Sweden’s PM Hits Back at Criticism
Sweden’s Prime Minister Stefan Lofven rejected criticism of the country’s COVID-19 strategy, amid accusations that the softer lockdown his government chose has resulted in one of the world’s highest mortality rates.
“We’ve followed the same main strategy as others,” Lofven said in an interview on state broadcaster SVT on Sunday evening. “Which in other words means keeping the contagion at levels that the health-care system can handle.”
German Infection Rate Remains Above Key Threshold
Germany’s coronavirus infection rate held slightly above the key threshold of 1.0. There were 251 new infections in the 24 hours through Monday morning, bringing the total to 187,518 according to data from Johns Hopkins University. That compares with 41 the previous day. Fatalities increased by eight to 8,801.
The reproduction factor of the virus was at 1.05 on Sunday, according to a daily report by the Robert Koch Institute. This means that 10 people with the virus are estimated to infect just under 11 others. The government is trying to keep the figure below 1.0 to prevent exponential growth in the number of cases and a second wave of infections.
Indonesia Orders Firms to Stagger Duty Hours
Authorities in Jakarta ordered companies to implement new working hours to prevent overcrowding on the Indonesian capital’s public transportation during peak hours as shopping malls reopened after more than two months.
From Monday, employees at government ministries, state firms and private companies will start work either between 7 a.m. and 7:30 a.m., or between 10 a.m. and 10:30 a.m., according to a circular by the nation’s Covid-19 task force.
Beijing Locks Down Compounds Near Second Market
Beijing locked down 10 residential compounds in northwestern Haidian district on Monday, after finding coronavirus cases at nearby Yuquandong market, Li Junjie, executive vice head of Haidian district, said at a city government briefing. The cases at the market are linked to the epicenter Xinfadi wholesale market in southwestern Fengtai district.
Hong Kong’s government could further relax a limit on public gatherings to allow groups of up to 12 people as early as the end of this week, South China Morning Post reported Sunday, citing unidentified people. Existing social distancing measures, including limiting public gatherings to eight and restrictions at restaurants, are due to expire Thursday.

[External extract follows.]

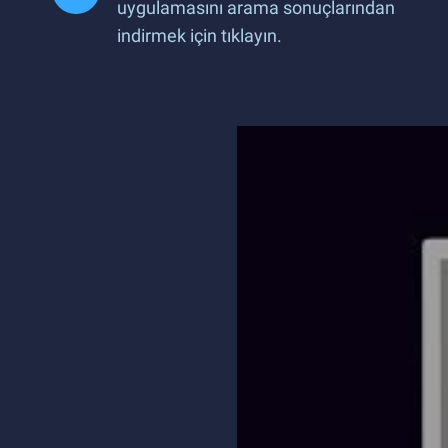
uygulamasını arama sonuçlarından
indirmek için tıklayın.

South Africa reported a record 4,302 new cases, bringing the total to 70,038. Cases in the central Gauteng region, which includes Johannesburg, the largest city, and Pretoria, the capital, continue to surge, rising at the fastest pace among nine provinces.
Cape Town, the main tourist hub, and the surrounding Western Cape province, remain the nation’s epicenter for the pandemic, with 61% of infections. The national death toll is 1,480.
Brazil registered 17,110 new cases, a 2% increase, raising its total to 867,624, according to States Health Secretaries Council. Deaths rose by 612, or 1.4%, to 43,332. Sao Paulo state, the country’s most populous region, reported 10,694 total deaths and 178,202 cases.